Certains commentateurs ont évoqué ces îles comme "un possible Sarajevo": ville où était survenu un assassinat ayant servi de déclencheur à la "Grande guerre" il y aura 100 ans en juillet.

Des comparaisons vigoureusement écartées par Qin Gang, porte-parole du ministère chinois des Affaires étrangères, qui, soucieux de rappeler les lointains précédents de "l'impérialisme" nippon, a mentionné jeudi l'affrontement du Japon avec la Russie tsariste... dès 1904-1905.

Les officiels chinois s'étaient aussi référés volontiers au Troisième Reich, après la visite de Shinzo Abe le 26 décembre au sanctuaire Yasukuni à Tokyo, symbole à leurs yeux du passé d'agression du Japon.

Y sont honorés les 2,5 millions de soldats japonais morts durant les guerres modernes, mais aussi 14 criminels de guerre condamnés en 1946: "les Nazis de l'Orient" selon Qin Gang.

Le Quotidien du Peuple, organe du Parti communiste au pouvoir, a publié un article intitulé "Abe a en lui l'ADN d'Hitler", tandis qu'une caricature du journal officiel Global Times diffusée cette semaine montre un drapeau japonais ensanglanté et affublé d'une croix gammée.

"C'est de la propagande! C'est une façon de manipuler l'histoire et de détourner l'attention des problèmes auxquels la Chine est confrontée", a indiqué à l'AFP Torsten Weber, historien de l'Institut allemand des études japonaises à Tokyo.

Une propagande nationaliste qui se nourrit de certaines remarques de responsables japonais, lesquelles avaient provoqué au Japon même de vives controverses.
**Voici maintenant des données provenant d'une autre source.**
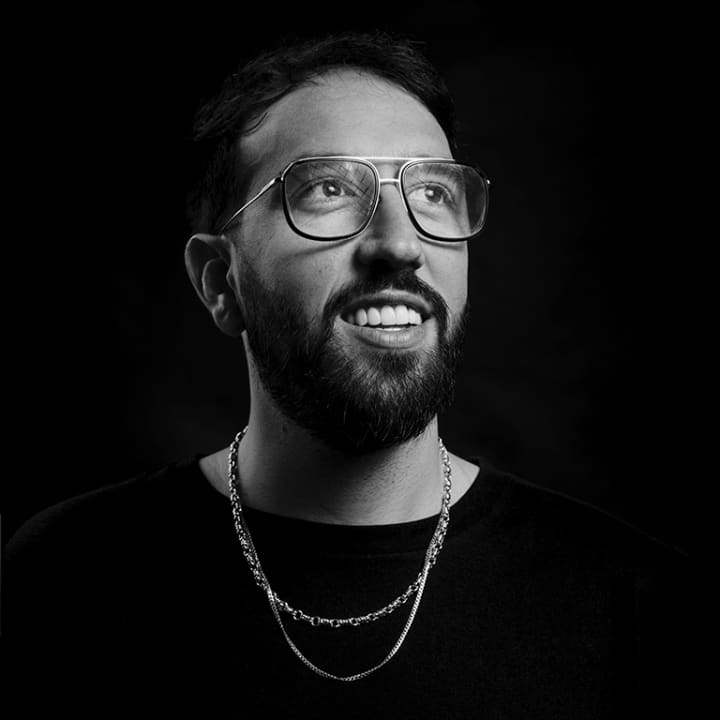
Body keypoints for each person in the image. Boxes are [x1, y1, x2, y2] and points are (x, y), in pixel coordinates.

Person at [3, 31, 702, 719]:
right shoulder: (61, 577)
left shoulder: (644, 606)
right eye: (328, 189)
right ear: (220, 281)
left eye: (432, 192)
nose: (399, 243)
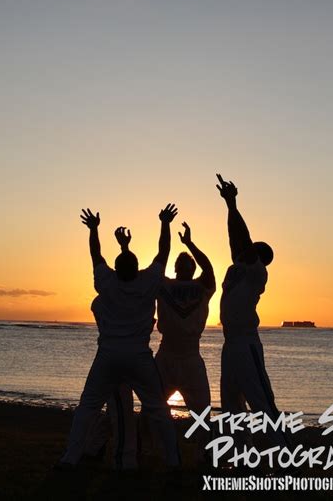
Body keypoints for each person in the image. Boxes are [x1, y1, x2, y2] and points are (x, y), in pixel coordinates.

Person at [57, 205, 180, 468]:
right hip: (138, 356)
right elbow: (164, 252)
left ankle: (70, 458)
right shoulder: (148, 282)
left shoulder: (106, 283)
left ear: (117, 268)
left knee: (88, 407)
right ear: (137, 268)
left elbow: (96, 255)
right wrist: (165, 223)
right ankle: (173, 461)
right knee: (158, 409)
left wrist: (94, 229)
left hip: (109, 355)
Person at [216, 174, 289, 450]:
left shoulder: (257, 272)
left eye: (253, 249)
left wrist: (233, 205)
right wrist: (229, 208)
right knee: (231, 403)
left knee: (261, 402)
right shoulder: (239, 268)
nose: (247, 249)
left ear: (259, 257)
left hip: (246, 344)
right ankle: (242, 454)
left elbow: (243, 243)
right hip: (230, 344)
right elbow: (236, 243)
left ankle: (286, 459)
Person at [155, 221, 216, 462]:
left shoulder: (184, 286)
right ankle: (173, 453)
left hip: (184, 356)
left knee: (163, 407)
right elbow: (208, 266)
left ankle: (201, 454)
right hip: (175, 355)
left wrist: (171, 230)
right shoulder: (168, 284)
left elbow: (162, 257)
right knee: (160, 407)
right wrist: (188, 242)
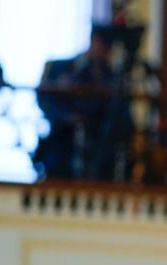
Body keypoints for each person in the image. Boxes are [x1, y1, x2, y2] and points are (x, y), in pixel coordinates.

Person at [34, 24, 116, 179]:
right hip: (62, 143)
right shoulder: (62, 67)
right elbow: (43, 98)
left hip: (94, 148)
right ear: (94, 41)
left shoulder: (109, 76)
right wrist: (66, 117)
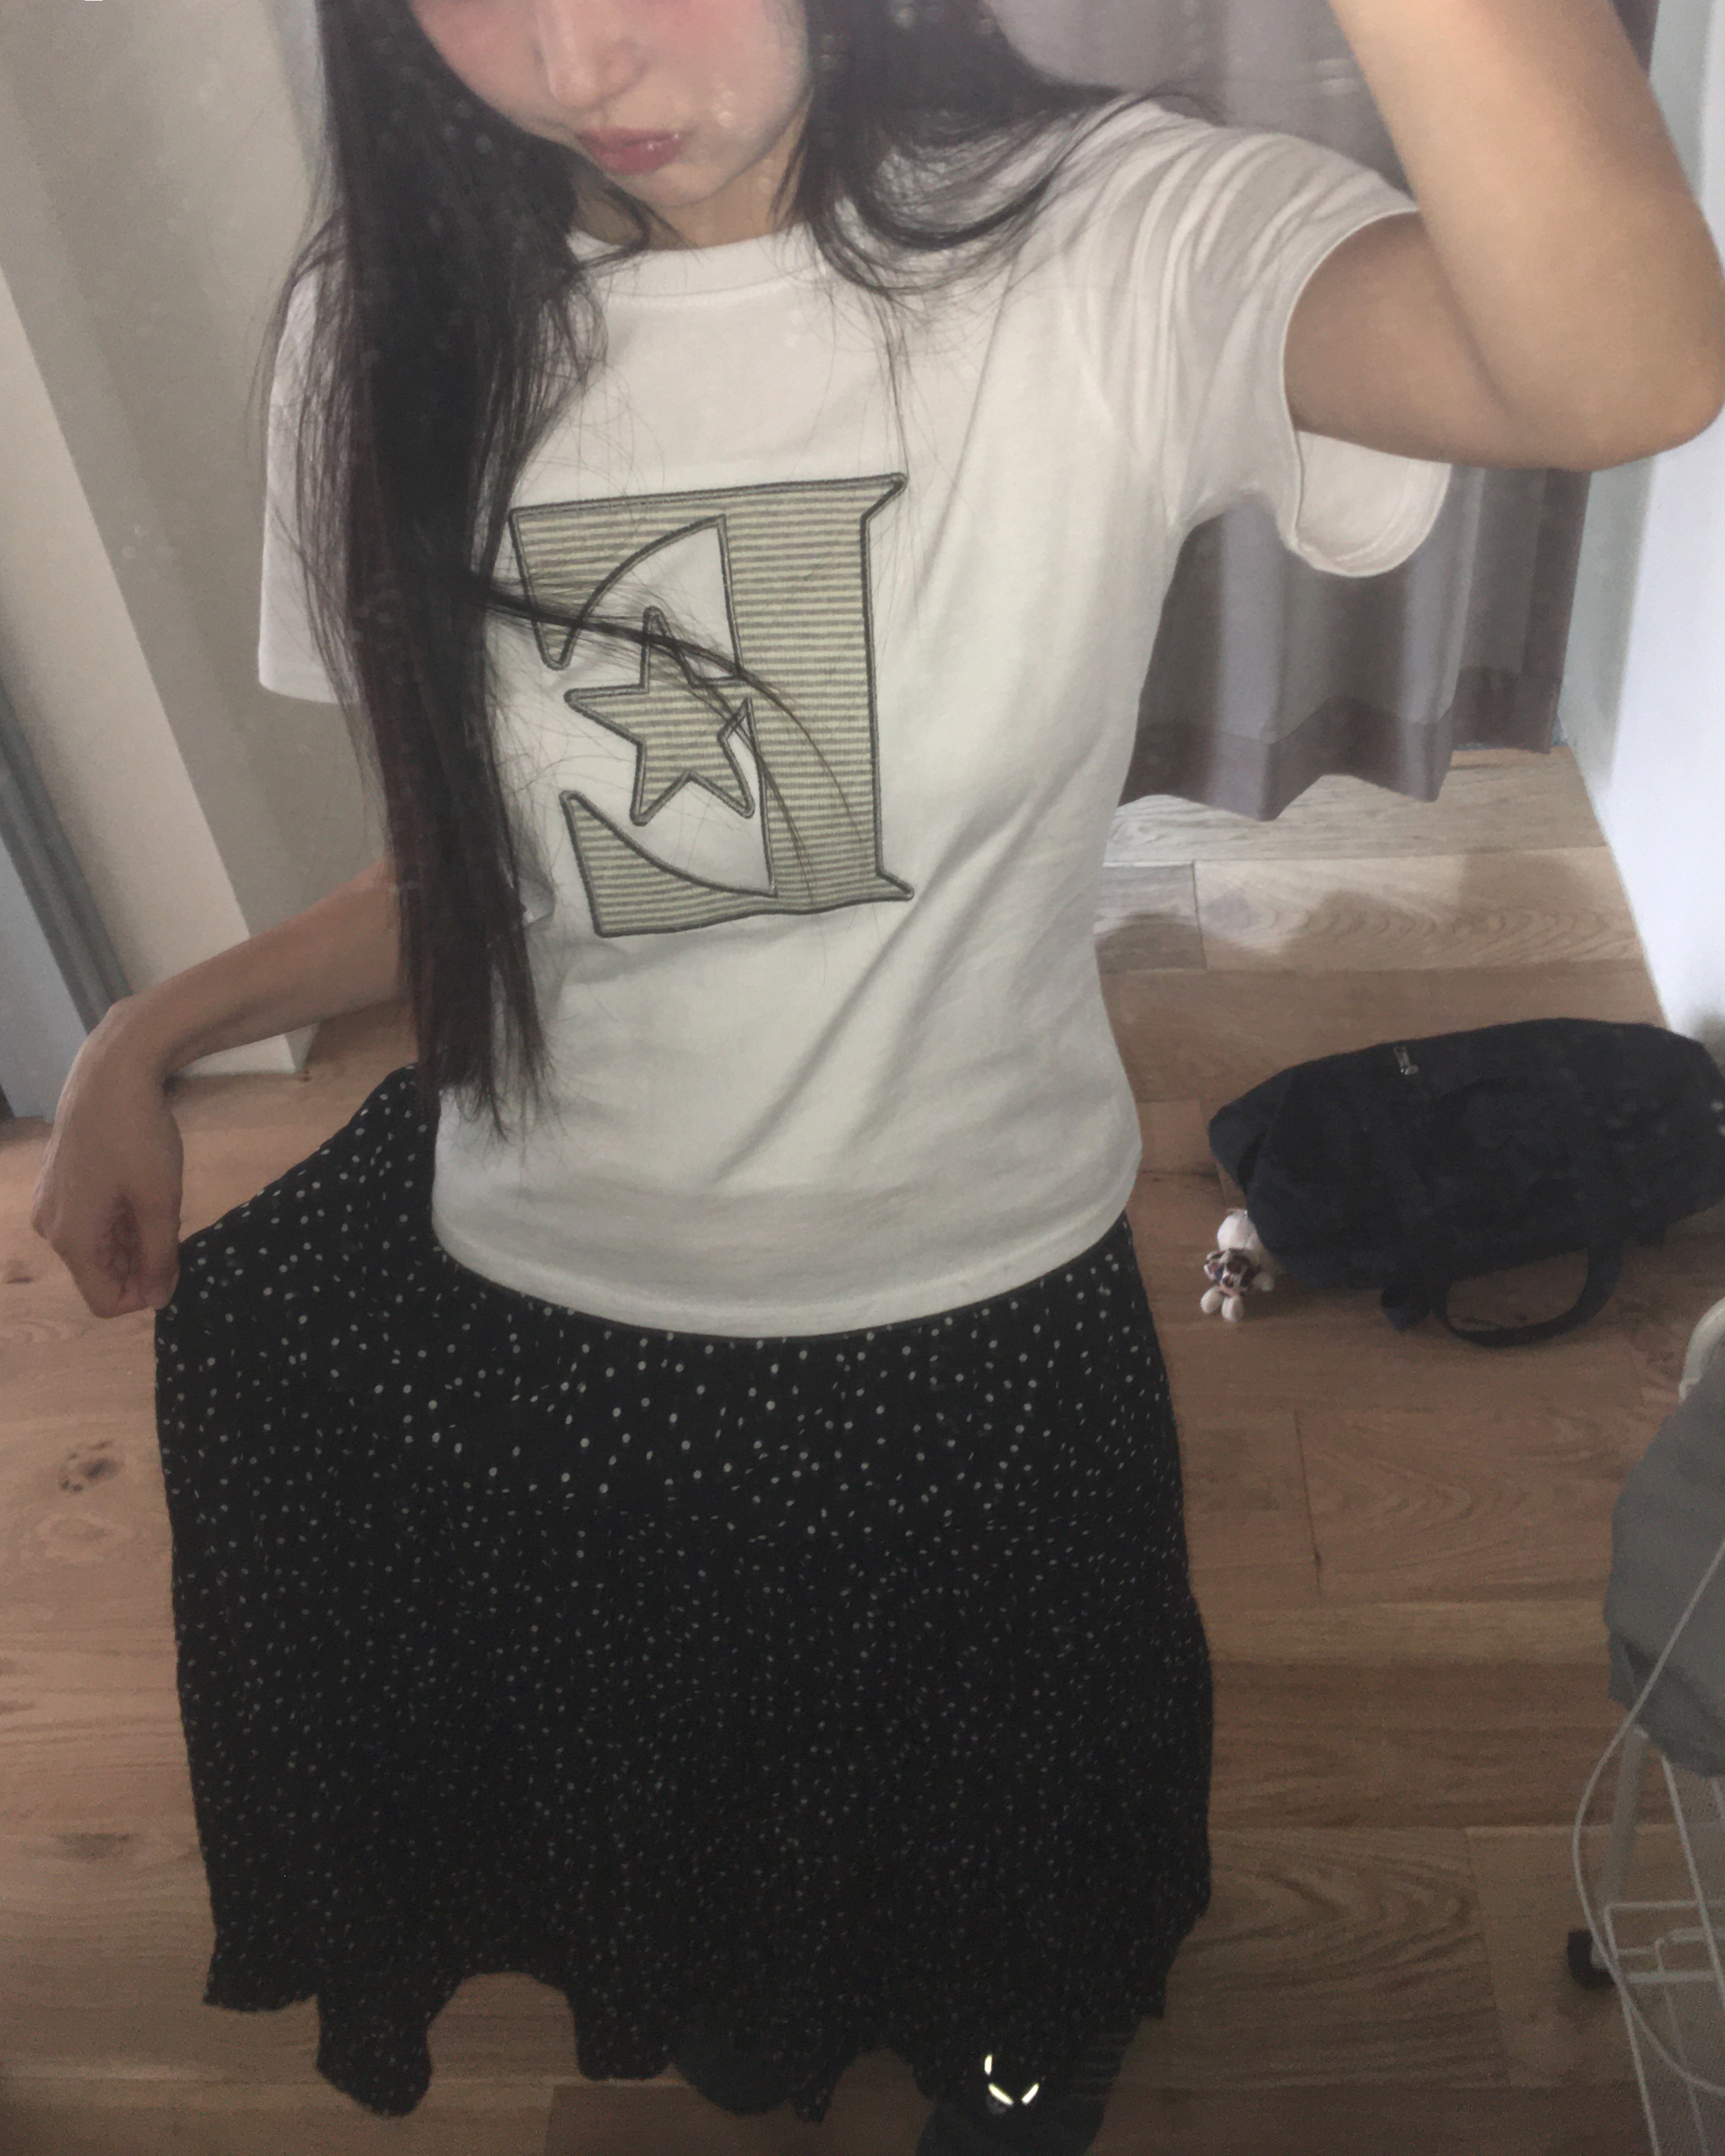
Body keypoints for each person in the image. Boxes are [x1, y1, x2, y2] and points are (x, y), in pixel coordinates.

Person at [30, 0, 1725, 2147]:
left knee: (1007, 1911)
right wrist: (145, 1030)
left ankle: (1008, 2069)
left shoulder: (1111, 238)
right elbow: (486, 876)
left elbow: (1613, 368)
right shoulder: (386, 322)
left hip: (964, 1324)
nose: (576, 58)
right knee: (728, 1858)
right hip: (547, 1310)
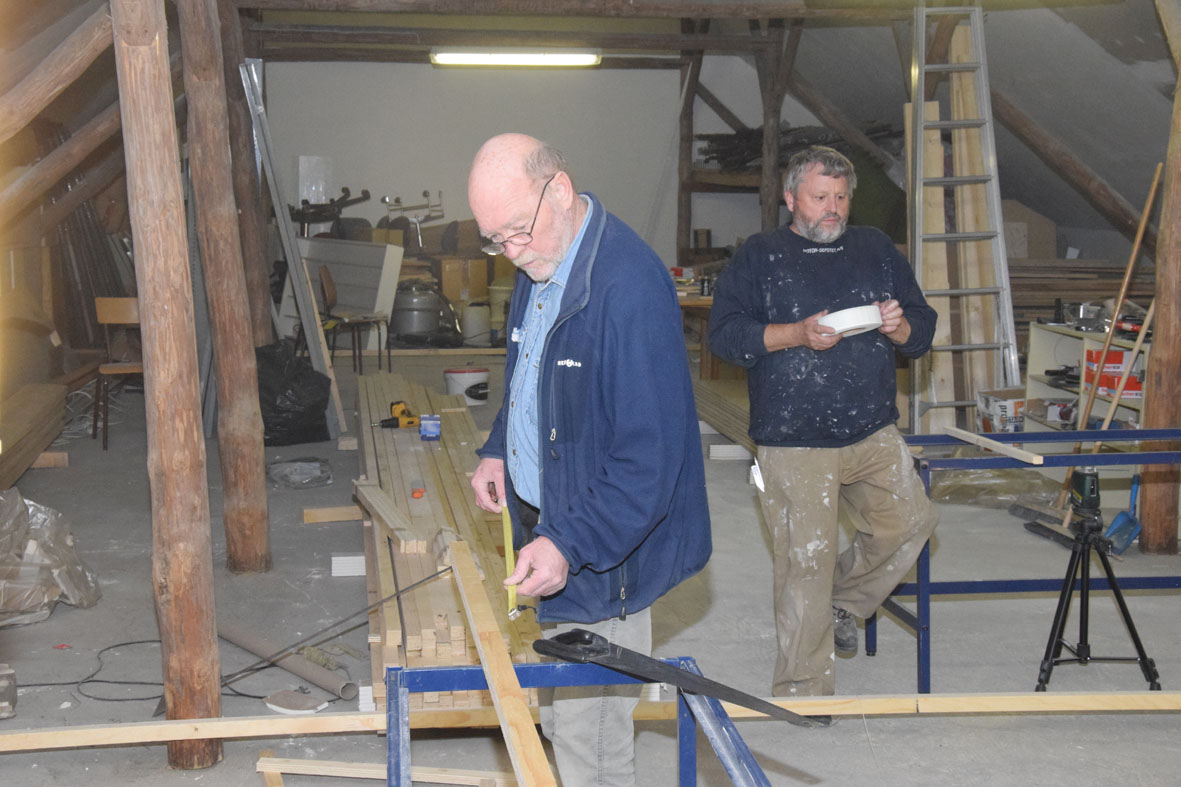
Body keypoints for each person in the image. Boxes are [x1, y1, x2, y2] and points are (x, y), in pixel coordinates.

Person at [467, 133, 711, 784]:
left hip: (605, 554)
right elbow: (529, 374)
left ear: (560, 190)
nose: (510, 252)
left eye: (516, 230)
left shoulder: (629, 288)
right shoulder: (542, 262)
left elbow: (649, 460)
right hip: (563, 528)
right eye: (494, 239)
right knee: (562, 724)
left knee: (591, 745)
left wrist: (569, 542)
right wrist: (499, 449)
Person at [708, 145, 940, 705]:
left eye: (840, 197)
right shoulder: (761, 255)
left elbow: (922, 326)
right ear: (791, 198)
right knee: (804, 564)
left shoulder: (875, 247)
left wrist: (900, 327)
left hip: (872, 428)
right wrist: (795, 334)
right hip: (793, 437)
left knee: (911, 524)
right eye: (819, 197)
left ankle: (842, 601)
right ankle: (803, 691)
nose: (832, 208)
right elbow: (725, 337)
"La constitution de (la république de) Weimar a été discrètement remplacée par la constitution de l'Allemagne nazie: pourquoi ne pas s'inspirer de leur tactique?", s'était interrogé en juillet le vice-Premier ministre Taro Aso, discutant d'une réforme de la constitution pacifiste du pays.

La manière dont les dirigeants allemands de l'après-guerre se sont confrontés au passé nazi fait par ailleurs l'objet de louanges dans la presse chinoise, qui condamne l'absence de mémoire et de contrition des dirigeants nippons.

L'agence Chine nouvelle a ainsi appelé Abe à imiter le chancelier Willy Brandt, qui s'était agenouillé devant un monument commémorant la sanglante insurrection du ghetto de Varsovie en 1943.

Pour Robert Dujarric, directeur d'un institut à la Temple University Japan à Tokyo, l'indignation et la colère de Pékin servent une stratégie délibérément orchestrée.

"La Chine appelle les dirigeants japonais à se comporter comme les responsables allemands car elle sait qu'ils n'en feront rien et que la comparaison écorne l'image du Japon", a-t-il expliqué.

En 1995, le Premier ministre japonais Tomiichi Murayama avait exprimé "des excuses claires" pour le passé militariste de l'archipel, a rappelé de son côté Yoshiaki Yoshimi, professeur d'histoire à l'Université Chuo de Tokyo.

"Le problème est qu'Abe se comporte comme s'il ne se sentait pas tenu par cette déclaration", a-t-il ajouté.

Enfin, il paraît délicat de renvoyer dos à dos les atrocités commises par l'armée japonaise (dont le massacre de Nankin en 1937) et le génocide des Juifs perpétré par les Nazis, avertissent des experts.

"Il n'y pas eu d'Holocauste commis par les Japonais. Il n'y a pas d'Hitler nippon", insiste Torsten Weber. Etant lui-même allemand, il estime par ailleurs que l'on "accorde trop de crédit" à la capacité de l'Allemagne à surmonter son passé, lequel continue de hanter la conscience du pays.